If we are to understand On the Genealogy of Morality, we must understand how the ressentiment that gives rise to slave morality and the ressentiment that animates the ascetic priest bear on each other. In effect, Reginster takes Nietzsche’s pronouncements in the Genealogy’s final essay to be definitive. The “‘priestly ressentiment”’ (the scare quotation marks are Reginster’s own, and are needed because, as I suspect he is aware, this description of the chief locus of the ressentiment behind the slave revolt is tendentious and has been contested in print) that prompts revenge against the heroic values of warrior nobles is, he writes “only an example” of the phenomenon, and the “clues” about its nature and source offered in the Genealogy’s First Essay “should be understood in the context of the account of [these things] which Nietzsche sketches [in the Third Essay]” (50), presumably on the grounds that it is there that “Nietzsche most explicitly develops a functional critique of the moral outlook that emerged from Christianity” (155). If we assume that functional critique is the Genealogy’s first order of business, this rationale can pass muster; but if we don’t, it may not—which enables me to conclude where I began: by averring that, while Reginster’s book argues for a bold thesis in original ways, it fails to advance our understanding of the book it proposes to interpret as much as might have been hoped.
I would like to thank the several readers of an early draft of this review for a raft of telling and helpful criticisms, and Jessica Berry and Paul Loeb for astute and detailed comments on later drafts.

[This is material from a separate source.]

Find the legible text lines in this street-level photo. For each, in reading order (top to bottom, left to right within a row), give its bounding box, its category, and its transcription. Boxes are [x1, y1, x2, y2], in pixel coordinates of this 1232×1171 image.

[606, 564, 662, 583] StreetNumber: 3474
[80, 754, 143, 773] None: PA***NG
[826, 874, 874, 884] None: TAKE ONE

James, William (1907). Pragmatism: A New Name for Some old Ways of Thinking. Lecture One.
 I follow Reginster here in rendering Nietzsche’s Erste Abhandlung” by “First Essay” (and correspondingly for the Second and Third Abhandlungen/Essays). There is irony here in that an Abhandlung is by nature a piece of scholarly or scientific work, and therefore stands in marked contrast to an essay, a distinctly more exoteric, “unwissenschaftlich” literary form. (When G.E. Moore wrestled with the task of translating Wittgenstein’s Logische-Philosophische Abhandlung into English, he gave up and resorted to Latin!) And there is further irony in describing Reginster’s book as “An Essay on Nietzsche’s Genealogy”, when its tenor and scholarly trappings make it far more like an Abhandlung.